Curry and Klay Thompson made a combined 1 of 18 3-pointers, and the Warriors finished without a 20-point scorer for the first time since a Nov. 28 win over Sacramento - though six players scored in double figures in that game while Curry and Thompson were the only two this time around.
Curry finished with 18 points on 6-of-20 shooting, ending his five-game run of 30-point performances while missing nine of 10 3-pointers. Thompson had 15 on 7 of 20.
The Warriors' 4-for-30, 13.3-percent showing from long range was their worst since making 2 of 16 in a loss at Houston on Dec. 6, 2013. The NBA's top-scoring team shot 40.2 percent overall, committed 20 turnovers and allowed its sixth straight opponent to shoot better than 45 percent.
The result was the end of a seven-game win streak while a wrench was thrown in Golden State's quest to break Chicago's 1995-96 72-10 mark.
The Warriors can win their 45th straight home game on Monday, breaking the Bulls' record that ran from March 30, 1995-April 4, 1996.
''We got what we deserved,'' coach Steve Kerr said. ''I joke with Steph all the time that this team is full of millennials, and millennials can't focus, so we looked like millennials today. ... But every team is going to have a tough time being locked in for 82 games. It's hard.''
Though the players largely echoed Kerr's sentiment about speed bumps in a long season - with Curry and Draymond Green each saying "it happens" - the Warriors did schedule a shootaround ahead of Monday's game, their first prior to the second game of a back-to-back.

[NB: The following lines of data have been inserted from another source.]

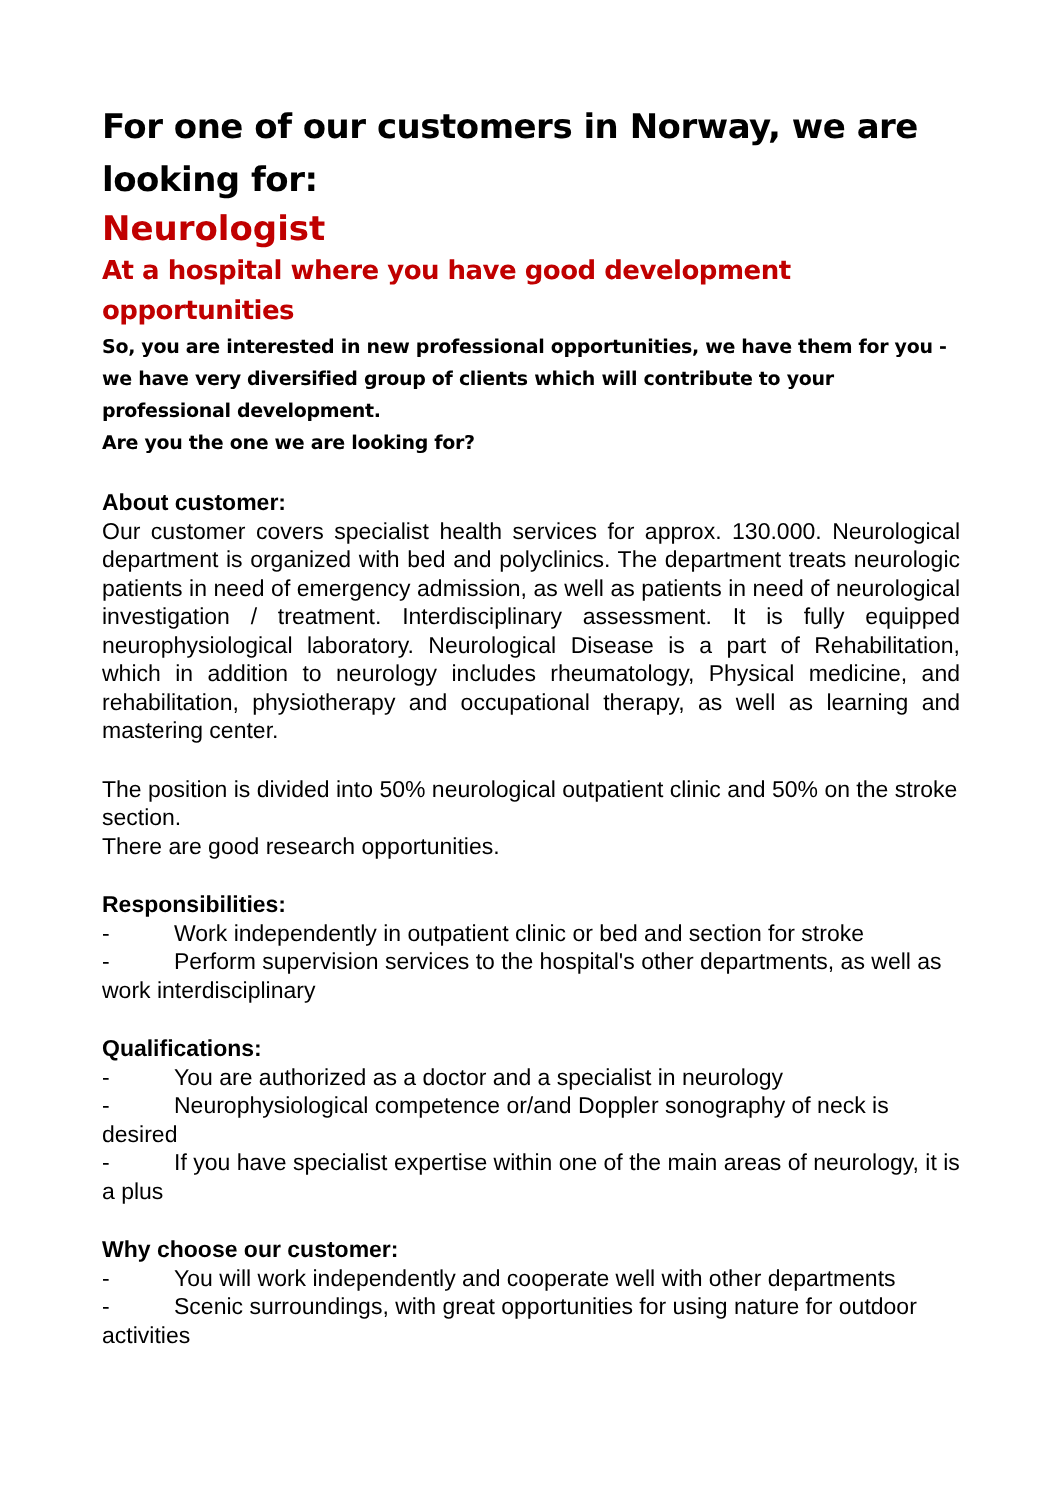For one of our customers in Norway, we are looking for:
Neurologist
At a hospital where you have good development opportunities
So, you are interested in new professional opportunities, we have them for you - we have very diversified group of clients which will contribute to your professional development.
Are you the one we are looking for?
About customer:
Our customer covers specialist health services for approx. 130.000. Neurological department is organized with bed and polyclinics. The department treats neurologic patients in need of emergency admission, as well as patients in need of neurological investigation / treatment. Interdisciplinary assessment. It is fully equipped neurophysiological laboratory. Neurological Disease is a part of Rehabilitation, which in addition to neurology includes rheumatology, Physical medicine, and rehabilitation, physiotherapy and occupational therapy, as well as learning and mastering center.
The position is divided into 50% neurological outpatient clinic and 50% on the stroke section.
There are good research opportunities.
Responsibilities:
- Work independently in outpatient clinic or bed and section for stroke
- Perform supervision services to the hospital's other departments, as well as work interdisciplinary
Qualifications:
- You are authorized as a doctor and a specialist in neurology
- Neurophysiological competence or/and Doppler sonography of neck is desired
- If you have specialist expertise within one of the main areas of neurology, it is a plus
Why choose our customer:
- You will work independently and cooperate well with other departments
- Scenic surroundings, with great opportunities for using nature for outdoor activities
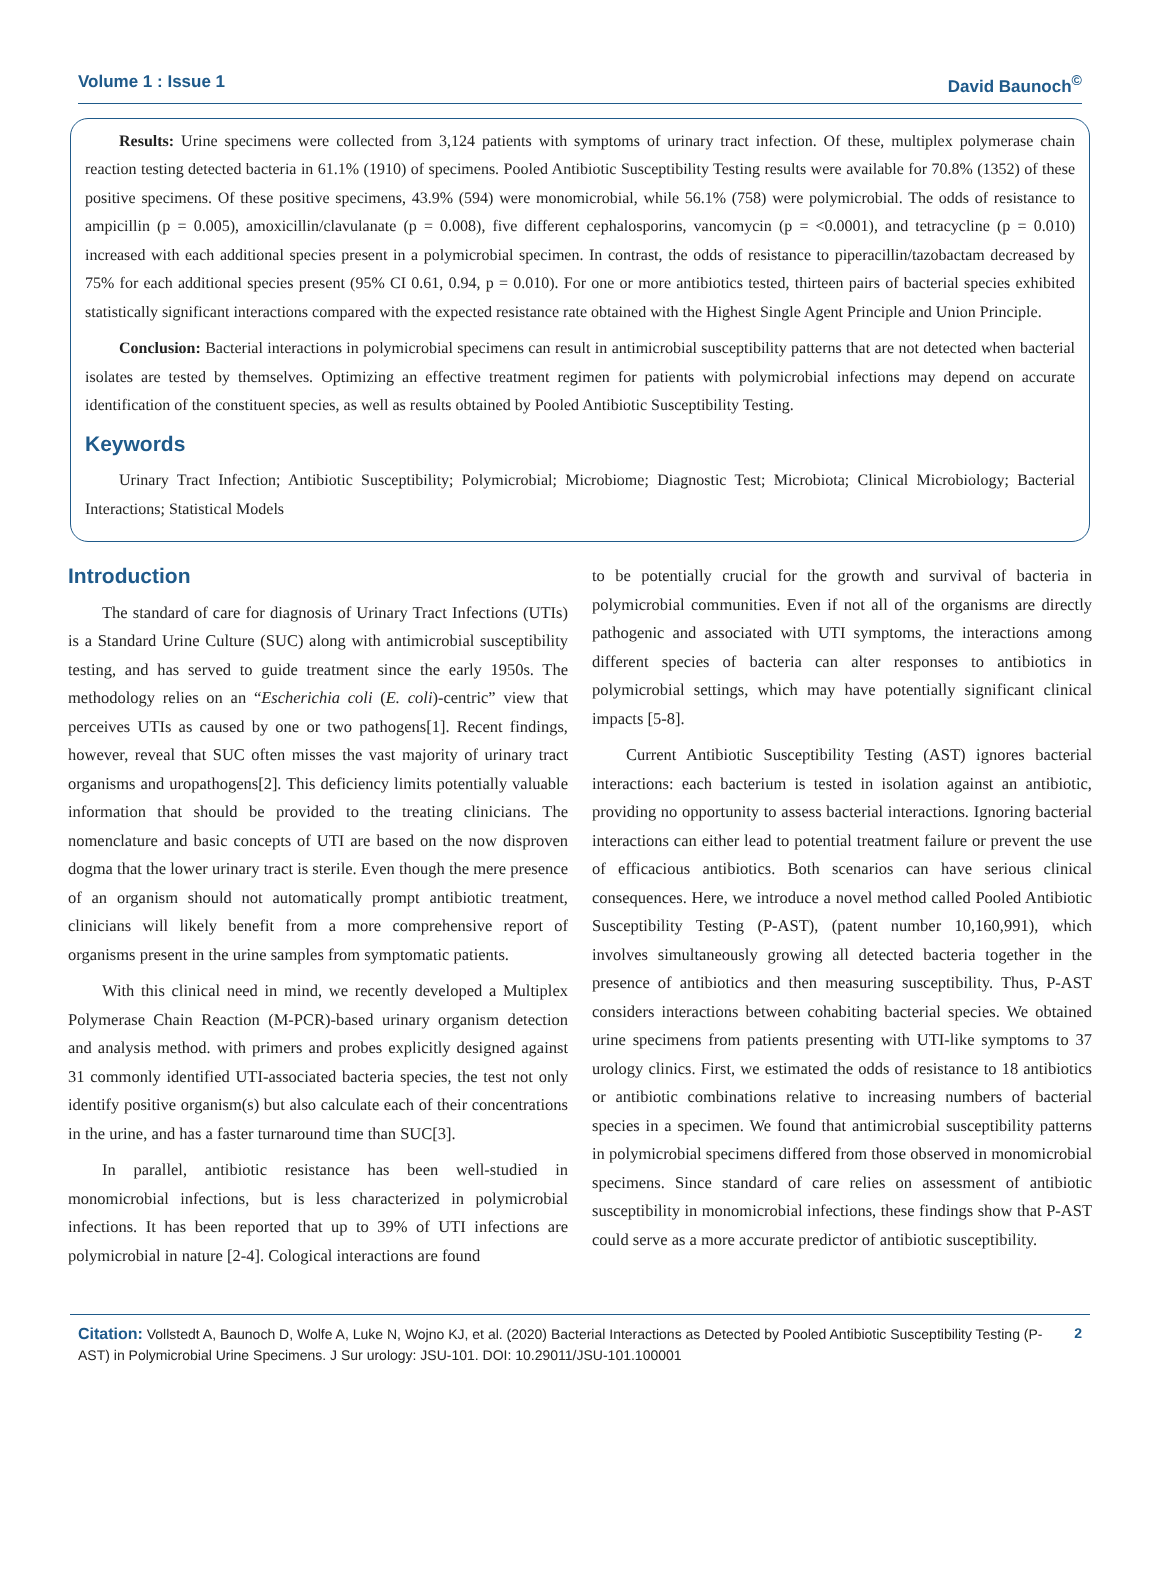Volume 1 : Issue 1 David Baunoch<sup>©</sup>
Results: Urine specimens were collected from 3,124 patients with symptoms of urinary tract infection. Of these, multiplex polymerase chain reaction testing detected bacteria in 61.1% (1910) of specimens. Pooled Antibiotic Susceptibility Testing results were available for 70.8% (1352) of these positive specimens. Of these positive specimens, 43.9% (594) were monomicrobial, while 56.1% (758) were polymicrobial. The odds of resistance to ampicillin (p = 0.005), amoxicillin/clavulanate (p = 0.008), five different cephalosporins, vancomycin (p = <0.0001), and tetracycline (p = 0.010) increased with each additional species present in a polymicrobial specimen. In contrast, the odds of resistance to piperacillin/tazobactam decreased by 75% for each additional species present (95% CI 0.61, 0.94, p = 0.010). For one or more antibiotics tested, thirteen pairs of bacterial species exhibited statistically significant interactions compared with the expected resistance rate obtained with the Highest Single Agent Principle and Union Principle.
Conclusion: Bacterial interactions in polymicrobial specimens can result in antimicrobial susceptibility patterns that are not detected when bacterial isolates are tested by themselves. Optimizing an effective treatment regimen for patients with polymicrobial infections may depend on accurate identification of the constituent species, as well as results obtained by Pooled Antibiotic Susceptibility Testing.
Keywords
Urinary Tract Infection; Antibiotic Susceptibility; Polymicrobial; Microbiome; Diagnostic Test; Microbiota; Clinical Microbiology; Bacterial Interactions; Statistical Models
Introduction
The standard of care for diagnosis of Urinary Tract Infections (UTIs) is a Standard Urine Culture (SUC) along with antimicrobial susceptibility testing, and has served to guide treatment since the early 1950s. The methodology relies on an “Escherichia coli (E. coli)-centric” view that perceives UTIs as caused by one or two pathogens[1]. Recent findings, however, reveal that SUC often misses the vast majority of urinary tract organisms and uropathogens[2]. This deficiency limits potentially valuable information that should be provided to the treating clinicians. The nomenclature and basic concepts of UTI are based on the now disproven dogma that the lower urinary tract is sterile. Even though the mere presence of an organism should not automatically prompt antibiotic treatment, clinicians will likely benefit from a more comprehensive report of organisms present in the urine samples from symptomatic patients.
With this clinical need in mind, we recently developed a Multiplex Polymerase Chain Reaction (M-PCR)-based urinary organism detection and analysis method. with primers and probes explicitly designed against 31 commonly identified UTI-associated bacteria species, the test not only identify positive organism(s) but also calculate each of their concentrations in the urine, and has a faster turnaround time than SUC[3].
In parallel, antibiotic resistance has been well-studied in monomicrobial infections, but is less characterized in polymicrobial infections. It has been reported that up to 39% of UTI infections are polymicrobial in nature [2-4]. Cological interactions are found
to be potentially crucial for the growth and survival of bacteria in polymicrobial communities. Even if not all of the organisms are directly pathogenic and associated with UTI symptoms, the interactions among different species of bacteria can alter responses to antibiotics in polymicrobial settings, which may have potentially significant clinical impacts [5-8].
Current Antibiotic Susceptibility Testing (AST) ignores bacterial interactions: each bacterium is tested in isolation against an antibiotic, providing no opportunity to assess bacterial interactions. Ignoring bacterial interactions can either lead to potential treatment failure or prevent the use of efficacious antibiotics. Both scenarios can have serious clinical consequences. Here, we introduce a novel method called Pooled Antibiotic Susceptibility Testing (P-AST), (patent number 10,160,991), which involves simultaneously growing all detected bacteria together in the presence of antibiotics and then measuring susceptibility. Thus, P-AST considers interactions between cohabiting bacterial species. We obtained urine specimens from patients presenting with UTI-like symptoms to 37 urology clinics. First, we estimated the odds of resistance to 18 antibiotics or antibiotic combinations relative to increasing numbers of bacterial species in a specimen. We found that antimicrobial susceptibility patterns in polymicrobial specimens differed from those observed in monomicrobial specimens. Since standard of care relies on assessment of antibiotic susceptibility in monomicrobial infections, these findings show that P-AST could serve as a more accurate predictor of antibiotic susceptibility.
Citation: Vollstedt A, Baunoch D, Wolfe A, Luke N, Wojno KJ, et al. (2020) Bacterial Interactions as Detected by Pooled Antibiotic Susceptibility Testing (P-AST) in Polymicrobial Urine Specimens. J Sur urology: JSU-101. DOI: 10.29011/JSU-101.100001
2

Maybe to make sure another monumental upset isn't on the agenda.
Sunday's game was the first in NBA history in which a team with a winning percentage above .900 played a team below .200 after 60 games. Orlando (27-34) hasn't experienced woes like the Lakers' this season as a whole, but its 8-21 mark since Jan. 1 is one of the league's worst.
Another upset is far less likely at Oracle Arena, where the Warriors play 15 of their final 21 games.
The Magic are 10-18 away from home, and they will have to deal with Curry 11 days after he dropped 51 points on them in a 130-114 Golden State win - the Warriors' fifth straight in this series.
Curry made 20 of 27 shots and 10 of 15 3s to become the seventh player to hang 50 points on the Magic - and first since LeBron James went for 51 in February 2011.
Winning in Oakland seems like a tall task for the Magic after they supplied Phoenix with its first road win in nearly three months with Friday's ugly 102-84 loss. Orlando shot 34.7 percent against one of the NBA's worst defensive teams, and it sits four games back of Chicago and Detroit for the East's eighth playoff spot.
"It is very disappointing," coach Scott Skiles said. "It is a game we had to have.''
Victor Oladipo sat out with a lower-back contusion, but he is expected to return Monday.
Golden State is being cautious with Andre Iguodala (left hamstring tightness), and there is a chance he sits Monday for the third time in four games.